Comme si la palette d'un peintre un peu distrait
Avait laissé couler un tube renversé 
Dans les verts et marrons aux teintes un peu fanées 
On voit cette lumière qui semble irradier.
Dans le sous bois obscur où fusent des rayons
Qui tracent des chemins de fines poussières 
Dans l'humidité qui imprègne jusqu'aux pierres
À petits pas prudents, tranquilles cheminons.

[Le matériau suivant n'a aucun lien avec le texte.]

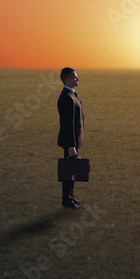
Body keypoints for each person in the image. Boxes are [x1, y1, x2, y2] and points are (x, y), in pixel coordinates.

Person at [57, 67, 84, 209]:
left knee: (71, 170)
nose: (77, 79)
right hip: (70, 143)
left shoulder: (70, 95)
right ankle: (67, 200)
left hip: (72, 142)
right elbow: (67, 125)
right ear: (67, 79)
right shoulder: (67, 98)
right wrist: (71, 146)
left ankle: (70, 197)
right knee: (68, 171)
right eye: (75, 77)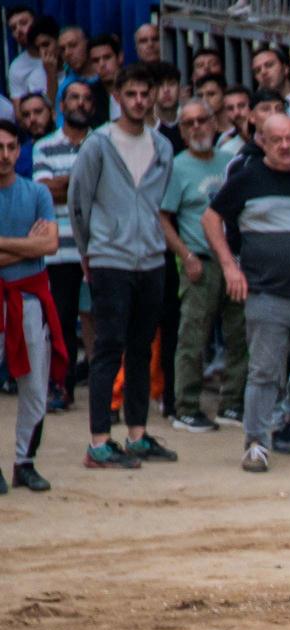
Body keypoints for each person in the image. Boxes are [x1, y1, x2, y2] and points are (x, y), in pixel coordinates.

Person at [203, 113, 290, 474]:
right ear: (261, 141)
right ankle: (256, 443)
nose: (285, 145)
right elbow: (210, 219)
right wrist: (230, 266)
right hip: (267, 295)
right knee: (264, 373)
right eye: (276, 139)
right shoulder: (245, 179)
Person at [69, 64, 174, 470]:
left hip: (150, 258)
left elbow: (160, 204)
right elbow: (79, 201)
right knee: (109, 347)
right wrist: (88, 252)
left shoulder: (162, 147)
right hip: (109, 256)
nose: (139, 101)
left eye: (144, 94)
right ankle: (99, 441)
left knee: (141, 346)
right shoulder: (98, 144)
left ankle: (136, 434)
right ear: (117, 97)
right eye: (130, 94)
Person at [161, 96, 244, 434]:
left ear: (215, 121)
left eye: (203, 120)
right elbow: (162, 217)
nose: (197, 127)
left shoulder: (230, 162)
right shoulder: (177, 166)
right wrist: (186, 256)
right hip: (201, 262)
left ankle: (233, 403)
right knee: (193, 337)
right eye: (189, 123)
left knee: (241, 335)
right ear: (181, 130)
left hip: (235, 262)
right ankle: (186, 407)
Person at [0, 116, 59, 494]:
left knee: (35, 385)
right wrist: (25, 243)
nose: (3, 155)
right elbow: (36, 245)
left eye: (9, 147)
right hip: (16, 289)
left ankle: (25, 461)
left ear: (19, 151)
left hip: (29, 296)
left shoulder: (37, 193)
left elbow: (49, 245)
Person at [30, 76, 87, 415]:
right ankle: (61, 387)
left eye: (85, 98)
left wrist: (66, 183)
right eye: (73, 98)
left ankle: (106, 390)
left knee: (100, 321)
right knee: (61, 321)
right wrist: (81, 181)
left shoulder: (102, 142)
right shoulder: (44, 145)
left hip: (95, 248)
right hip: (59, 249)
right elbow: (45, 192)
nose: (80, 103)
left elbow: (101, 193)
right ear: (61, 106)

La pluie vient de cesser mais coulent au long des feuilles
Des perles translucides qu'ici ou là on cueille
Petites gouttes froides qui laissent sur la peau
Comme de fines traces en de jolis halos.
Du bout de nos bâtons quand on remue l'humus
Remontent à nos nez des odeurs de moisi
Ou bien de champignons c'est un peu mieux choisi
Espérant ces chapeaux tout couverts de mucus.
Par moment on entend pousser des cris de joie
Quand la cueillette est bonne, que la surprise est là 
Tous sont très attentifs et la tête baissée 
Voulant bien s'assurer, surtout ne rien manquer.
Sur la souche abîmée une touffe s'étale 
De champignons dorés hélas non comestibles
Ceux là jamais se cachent voulant servir de cible
Afin de se répandre par tentation fatale.